Where am I going with this? I forgot. I may be on the verge of another split-brain. I may be about to be four again. I guess everyone is varied within themselves and varying arms reach out in varying situations, and people are labeled by others accordingly varyingly. The unpinnable nature of things drives me loopy sometimes and today. Here's the word I've found for the recurring split-brain induced by this sudden explosive awareness of the unpinnable out from the otherwise even-keel:

Cyclotron: A device that accelerates charged subatomic particles in a spiral path by an alternating electric field in a constant magnetic field.

A little faith in the cyclotron and those pron flick offers should start rolling in, all funded by Mister President, you blind narrow prick.

5 Comments:

Blogger Mr Anigans said...

i think my thought on the parking are "you lazy fucks why don't you park in the back and just walk"

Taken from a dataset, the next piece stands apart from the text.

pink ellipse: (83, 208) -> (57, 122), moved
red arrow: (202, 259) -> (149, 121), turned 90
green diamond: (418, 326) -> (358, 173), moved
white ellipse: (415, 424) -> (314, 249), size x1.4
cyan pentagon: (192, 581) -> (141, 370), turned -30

i get the same attitude for people who see a long line at the exit ramp and rush to the front to cut in. every other situation requires you que up and wait. no one would tolerate that at the DMV.

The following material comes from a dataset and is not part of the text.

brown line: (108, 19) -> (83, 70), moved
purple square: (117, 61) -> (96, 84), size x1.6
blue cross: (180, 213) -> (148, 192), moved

btw-you do write like a demon....

2:41 PM  
Blogger Eduardo C. Corral said...

What!!!??? Smurfs aren't real? Those three apple tall creatures are just cartoons?

I need to sit down. I'm overwhelmed...

5:47 PM  
Blogger kim said...

I also despise small talk. Mainly because I'm awful at making it... And I hate when people ask questions that they don't care about the answers to, for example when I slaved at Borders and people would ask how I was then bark a latte order before I had time to say Fine Thanks. They didn't care how I was. Small talk is especially hard at work, even though probably essential to building a report. Even a simple "How are you" causes all sorts of problems. I'm always afraid to get the obvious answer... "How the hell do you think I am? I'm in acute detox, I sold my children for herion, I'm sleeping with my dealer and living on the streets." I feel I will run into the same problem in prison. I wish tere were a way to say disregarding all your problems and current situation, how are you? I guess that wouldn't give me an accurate answer though.

6:00 PM  
Blogger cupcake said...

There is small talk revolving around weather, around the day, this is courteous small talk usually made with complete strangers, grandparents and coworkers. Then there is small talk, much like your spy talk, that happens between people who don’t really know each other but have both decided that common, “normal” small talk is not right for them. These are the “fringe” small talkers, it’s not that they, you, we don’t have small talk, it’s just that this small talk is usually odd and almost wholly fictional. As if to say, “We know small talk is bullshit, so we shall just lie knowingly to one another and not play at being interested in thunderstorms or the broken lunch room microwave.” Fuck the system.

9:45 AM  
Blogger Sara said...

I like your redefinition of small talk, Melissa B.